··· Provided entries

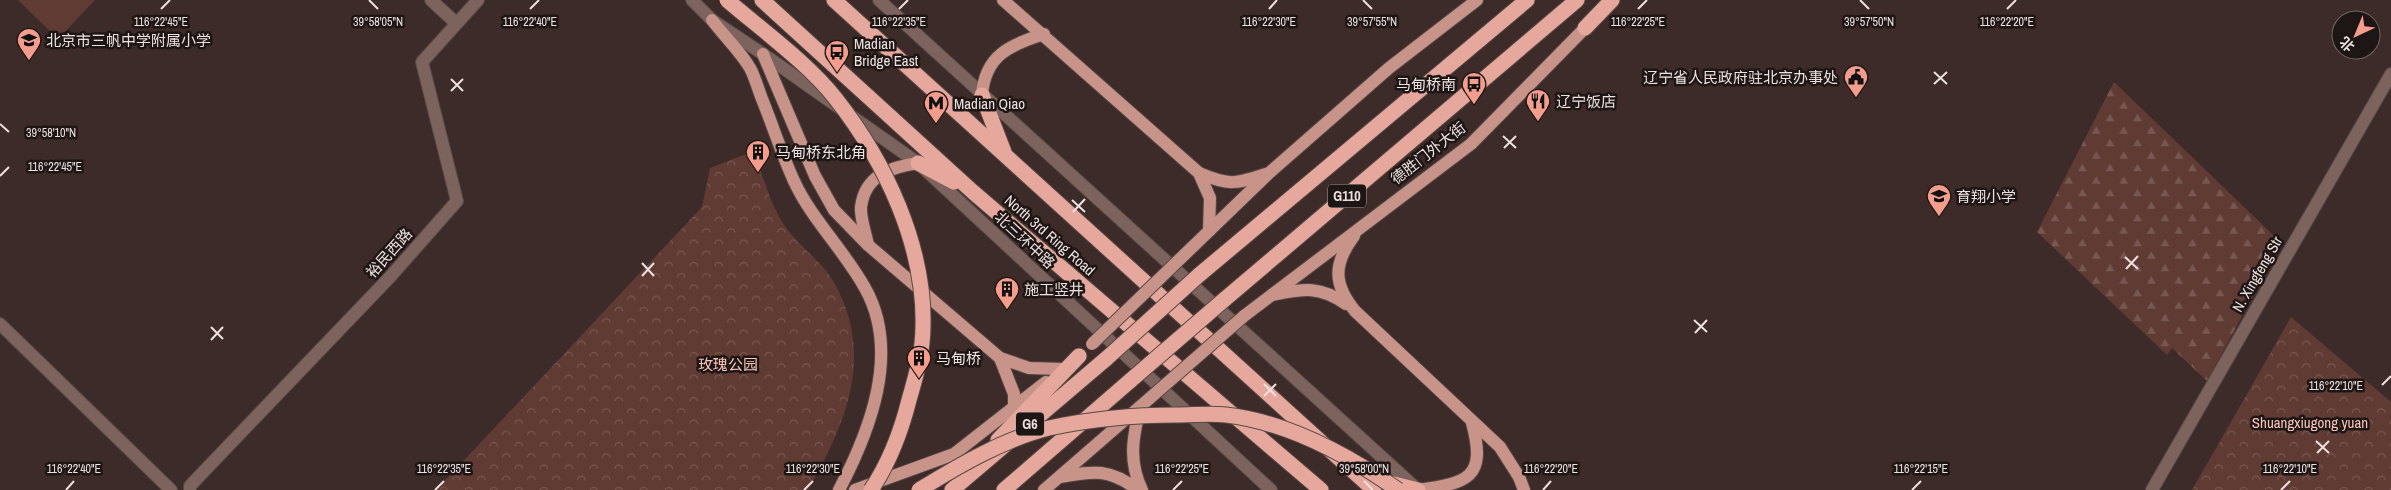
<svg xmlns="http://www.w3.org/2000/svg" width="2391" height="490" viewBox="0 0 2391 490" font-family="'Archivo Narrow','Noto Sans SC',sans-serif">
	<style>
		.forest { fill: url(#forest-firs) }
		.park { fill: url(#park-crowns) }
		.garden { fill: #603b34 }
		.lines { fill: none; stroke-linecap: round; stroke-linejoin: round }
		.minor-casing { stroke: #584845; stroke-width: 14 }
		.major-casing { stroke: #584845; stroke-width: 14 }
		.highway-casing { stroke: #584845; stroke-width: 17 }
		.minor { stroke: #7c635e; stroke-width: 12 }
		.major { stroke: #c8948a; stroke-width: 12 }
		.highway { stroke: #e6a89c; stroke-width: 15 }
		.major-bridge-casing { stroke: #584845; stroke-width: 14; stroke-linecap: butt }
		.highway-bridge-casing { stroke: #584845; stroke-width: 17; stroke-linecap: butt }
		.major-bridge { stroke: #c8948a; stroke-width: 12 }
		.highway-bridge { stroke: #e6a89c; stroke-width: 15 }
		.ticks { fill: none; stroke: #ede1df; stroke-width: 2 }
		.labels { text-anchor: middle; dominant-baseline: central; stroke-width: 5; stroke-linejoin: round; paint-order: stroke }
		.shield { fill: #1e1614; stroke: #afa4a2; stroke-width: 1 }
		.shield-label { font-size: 14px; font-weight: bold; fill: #ede1df }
		.poi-label { font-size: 15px; fill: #ede1df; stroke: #1e1614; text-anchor: start }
		.street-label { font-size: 15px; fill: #ede1df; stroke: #1e1614 }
		.park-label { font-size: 15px; fill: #fac5ba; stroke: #1e1614 }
		.ticks-label { font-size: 12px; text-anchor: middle; fill: #ede1df; stroke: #1e1614; stroke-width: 5; stroke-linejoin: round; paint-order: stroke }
	</style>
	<defs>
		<pattern id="forest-firs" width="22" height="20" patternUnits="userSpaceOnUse" patternTransform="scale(1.25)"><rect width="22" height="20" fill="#603b34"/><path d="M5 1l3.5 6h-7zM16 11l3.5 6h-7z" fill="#775751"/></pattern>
		<pattern id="park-crowns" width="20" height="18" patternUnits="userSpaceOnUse" patternTransform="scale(1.25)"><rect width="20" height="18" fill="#603b34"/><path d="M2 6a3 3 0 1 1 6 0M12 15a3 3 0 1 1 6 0" fill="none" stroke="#775751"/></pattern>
	</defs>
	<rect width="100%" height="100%" fill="#3c2b28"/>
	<polygon class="forest" points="2114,82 2269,231 2281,244 2207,381 2172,348 2167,355 2037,232"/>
	<g class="park">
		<path d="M 754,151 C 763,177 771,206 786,228 C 800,247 820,260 832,279 C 876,353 847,422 808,490 L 436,490 L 702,207 L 710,168 Z"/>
		<polygon points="2291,317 2391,402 2391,490 2192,490"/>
	</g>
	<polygon class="garden" points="18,0 95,0 58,39"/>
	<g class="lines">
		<g class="minor-casing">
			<g id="minor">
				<polyline points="431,0 456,23"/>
				<polyline points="692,0 712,20 763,54 918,163 1271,490"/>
				<polyline points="879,0 1418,490"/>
				<polyline points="0,324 171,490"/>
				<polyline points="190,490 190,486 208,467 390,277 457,201 422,62 478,0"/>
				<polyline points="2152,490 2391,74"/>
			</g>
		</g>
		<g class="major-casing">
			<g id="major">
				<polyline points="1003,0 1199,173 1210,198 1209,231"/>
				<path d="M 712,20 C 724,36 740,51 750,68 C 755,77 758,89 762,99 C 773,126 782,155 794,181 C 812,220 844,250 865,288 C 901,352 870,431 839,490"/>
				<polyline points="763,54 815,176 834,210 868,245 1000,358 1029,368 1063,369"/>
				<path d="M 982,95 C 985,56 1009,45 1044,34"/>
				<path d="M 1199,173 C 1229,186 1236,184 1266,174"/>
				<path d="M 1354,236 C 1333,264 1333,284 1355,311 L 1500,447 L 1519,477 L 1524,490"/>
				<path d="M 868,245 C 866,234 860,218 861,207 C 865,175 891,167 918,163"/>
				<polyline points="1181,258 1269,173 1389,68 1477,0"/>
				<path d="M 1272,295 C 1303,289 1319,285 1346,304"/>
				<polyline points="1244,316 1471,144 1591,22"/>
				<polyline points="1000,358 1014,394 1014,408"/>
				<path d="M 1140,407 C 1133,437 1128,461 1142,490"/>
				<path d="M 1060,477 C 1094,471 1109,468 1138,490"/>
				<polyline points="855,490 954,454 1046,382"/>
				<polyline points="1044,490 1150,398"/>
				<path d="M 1418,490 C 1468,483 1487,478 1472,423"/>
			</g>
		</g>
		<g class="highway-casing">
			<g id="highway">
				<polyline points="762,0 973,192 1321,490"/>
				<polyline points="834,0 1374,490"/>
				<polyline points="1585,28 1612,0"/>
				<polyline points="982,95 1004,152"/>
				<polyline points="918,163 954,182"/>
				<polyline points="1199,275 1527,0"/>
				<polyline points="1225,299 1577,0"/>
				<polyline points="998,440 1079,356"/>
				<polyline points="1386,482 1418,490"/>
				<polyline points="952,490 1107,358"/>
				<polyline points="1004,490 1131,380"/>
			</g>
		</g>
		<use href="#minor" class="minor"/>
		<use href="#major" class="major"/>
		<use href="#highway" class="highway"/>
		<g class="major-bridge-casing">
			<g id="major-bridge">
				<polyline points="1092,344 1181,258"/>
				<polyline points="1150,398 1244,316"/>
			</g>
		</g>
		<g class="highway-bridge-casing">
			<g id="highway-bridge">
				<path d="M 727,0 C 762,30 809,64 836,99 C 885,161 925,246 923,326 C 923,351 916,376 909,400 C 901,432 889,463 871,490"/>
				<polyline points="1107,358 1199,275"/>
				<polyline points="1131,380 1225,299"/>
				<path d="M 919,490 C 958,466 1004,439 1049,428 C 1091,419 1134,415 1177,415 C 1193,415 1210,413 1226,415 C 1288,422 1348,455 1398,490"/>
			</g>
		</g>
		<use href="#major-bridge" class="major-bridge"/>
		<use href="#highway-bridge" class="highway-bridge"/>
	</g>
	<path class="ticks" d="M 369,0 L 378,9M 1363,0 L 1372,9M 1860,0 L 1869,9M 161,9 L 170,0M 530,9 L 539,0M 899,9 L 908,0M 1269,9 L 1277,0M 1638,9 L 1647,0M 2007,9 L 2016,0M 1934,72 L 1947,84M 451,79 L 463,91M 1934,84 L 1947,72M 451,91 L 463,79M 0,124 L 9,132M 1503,136 L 1516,148M 1504,148 L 1516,136M 0,176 L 9,167M 1072,200 L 1085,212M 1073,212 L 1085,199M 2125,257 L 2138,269M 642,263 L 654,276M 2126,269 L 2138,256M 642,276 L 654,263M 1694,320 L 1707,332M 211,327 L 223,339M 1695,333 L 1707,320M 211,340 L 223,327M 1264,384 L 1276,396M 2382,385 L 2391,376M 1264,396 L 1276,384M 2316,441 L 2329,453M 2317,453 L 2329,441M 1364,481 L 1373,490M 66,490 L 74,481M 435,490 L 444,481M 804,490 L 813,481M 1173,490 L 1182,481M 1543,490 L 1551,481M 1912,490 L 1921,481M 2281,490 L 2290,481"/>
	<defs>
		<g id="school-pin" transform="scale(1.25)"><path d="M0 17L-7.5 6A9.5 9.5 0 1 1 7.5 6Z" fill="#f49d8d" stroke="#1e1614"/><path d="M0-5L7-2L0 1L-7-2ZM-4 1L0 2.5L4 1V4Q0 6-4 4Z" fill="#111"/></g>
		<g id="bus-pin" transform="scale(1.25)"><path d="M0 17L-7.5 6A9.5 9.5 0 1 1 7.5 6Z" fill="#f49d8d" stroke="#1e1614"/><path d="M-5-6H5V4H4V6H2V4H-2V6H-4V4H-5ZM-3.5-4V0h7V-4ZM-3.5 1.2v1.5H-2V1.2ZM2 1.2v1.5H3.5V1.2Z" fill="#111"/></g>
		<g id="civic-pin" transform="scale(1.25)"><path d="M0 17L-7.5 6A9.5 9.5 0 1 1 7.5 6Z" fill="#f49d8d" stroke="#1e1614"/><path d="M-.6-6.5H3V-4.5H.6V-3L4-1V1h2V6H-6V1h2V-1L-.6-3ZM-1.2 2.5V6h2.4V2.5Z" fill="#111"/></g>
		<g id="restaurant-pin" transform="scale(1.25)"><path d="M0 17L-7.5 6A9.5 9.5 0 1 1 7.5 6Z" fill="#f49d8d" stroke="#1e1614"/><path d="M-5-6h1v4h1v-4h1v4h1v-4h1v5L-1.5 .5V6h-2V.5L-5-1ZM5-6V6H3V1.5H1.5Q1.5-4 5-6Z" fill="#111"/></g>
		<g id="metro-pin" transform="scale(1.25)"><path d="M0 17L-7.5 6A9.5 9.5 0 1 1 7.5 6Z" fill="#f49d8d" stroke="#1e1614"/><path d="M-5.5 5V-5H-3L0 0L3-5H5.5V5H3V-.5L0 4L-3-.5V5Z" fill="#111"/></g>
		<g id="building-pin" transform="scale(1.25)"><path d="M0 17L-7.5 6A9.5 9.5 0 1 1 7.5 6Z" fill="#f49d8d" stroke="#1e1614"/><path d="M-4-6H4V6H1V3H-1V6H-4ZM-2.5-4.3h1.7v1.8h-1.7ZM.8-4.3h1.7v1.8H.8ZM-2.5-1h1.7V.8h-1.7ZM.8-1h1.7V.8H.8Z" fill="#111"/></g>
	</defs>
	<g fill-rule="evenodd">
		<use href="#school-pin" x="29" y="40"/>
		<use href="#bus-pin" x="837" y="52"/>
		<use href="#civic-pin" x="1856" y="77"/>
		<use href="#bus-pin" x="1474" y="84"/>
		<use href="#restaurant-pin" x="1538" y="101"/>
		<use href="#metro-pin" x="936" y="103"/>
		<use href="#building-pin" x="758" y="152"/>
		<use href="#school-pin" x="1939" y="196"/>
		<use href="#building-pin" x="1007" y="289"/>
		<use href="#building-pin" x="919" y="358"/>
	</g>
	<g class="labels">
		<g class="shield">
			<rect x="1328" y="184.5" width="38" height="23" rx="4"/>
			<rect x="1016" y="412.5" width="28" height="23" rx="4"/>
		</g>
		<g class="shield-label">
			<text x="1347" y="196">G110</text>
			<text x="1030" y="424">G6</text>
		</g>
		<g class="poi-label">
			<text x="46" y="40">北京市三帆中学附属小学</text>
			<text x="854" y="43">Madian<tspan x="854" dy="17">Bridge East</tspan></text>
			<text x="1838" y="77" text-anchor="end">辽宁省人民政府驻北京办事处</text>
			<text x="1456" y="84" text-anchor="end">马甸桥南</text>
			<text x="1556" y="101">辽宁饭店</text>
			<text x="954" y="103">Madian Qiao</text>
			<text x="776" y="152">马甸桥东北角</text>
			<text x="1956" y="196">育翔小学</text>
			<text x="1024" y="289">施工竖井</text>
			<text x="936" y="358">马甸桥</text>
		</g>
		<g class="street-label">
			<text transform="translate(1428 153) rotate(-38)">德胜门外大街</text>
			<text transform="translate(1050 235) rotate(41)">North 3rd Ring Road</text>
			<text transform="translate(1025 240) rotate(43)">北三环中路</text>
			<text transform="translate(389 253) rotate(-48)">裕民西路</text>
			<text transform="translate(2257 274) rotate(-60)">N. Xingfeng Str</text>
		</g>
		<g class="park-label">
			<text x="728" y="364">玫瑰公园</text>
			<text x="2310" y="422">Shuangxiugong yuan</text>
		</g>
	</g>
	<g class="ticks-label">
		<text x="378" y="26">39°58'05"N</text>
		<text x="1372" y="26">39°57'55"N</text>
		<text x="1869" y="26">39°57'50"N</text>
		<text x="161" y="26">116°22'45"E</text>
		<text x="530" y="26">116°22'40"E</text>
		<text x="899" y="26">116°22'35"E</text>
		<text x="1269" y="26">116°22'30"E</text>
		<text x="1638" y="26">116°22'25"E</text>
		<text x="2007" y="26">116°22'20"E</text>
		<text x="51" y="137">39°58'10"N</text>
		<text x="55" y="171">116°22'45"E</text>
		<text x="2336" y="390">116°22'10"E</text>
		<text x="74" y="473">116°22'40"E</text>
		<text x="444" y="473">116°22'35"E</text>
		<text x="813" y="473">116°22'30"E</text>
		<text x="1182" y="473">116°22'25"E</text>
		<text x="1551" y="473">116°22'20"E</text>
		<text x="1921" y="473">116°22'15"E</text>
		<text x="2290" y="473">116°22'10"E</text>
		<text x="1364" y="473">39°58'00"N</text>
	</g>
	<g transform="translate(2356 35) rotate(224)"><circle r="24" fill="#1e1614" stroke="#716765"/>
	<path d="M0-4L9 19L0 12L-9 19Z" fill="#f49d8d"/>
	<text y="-8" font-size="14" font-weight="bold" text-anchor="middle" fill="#ede1df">北</text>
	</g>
</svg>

······

> _What is required_
Take from the material above every line that includes the word "lines".

> _Reply_
		.lines { fill: none; stroke-linecap: round; stroke-linejoin: round }
	<g class="lines">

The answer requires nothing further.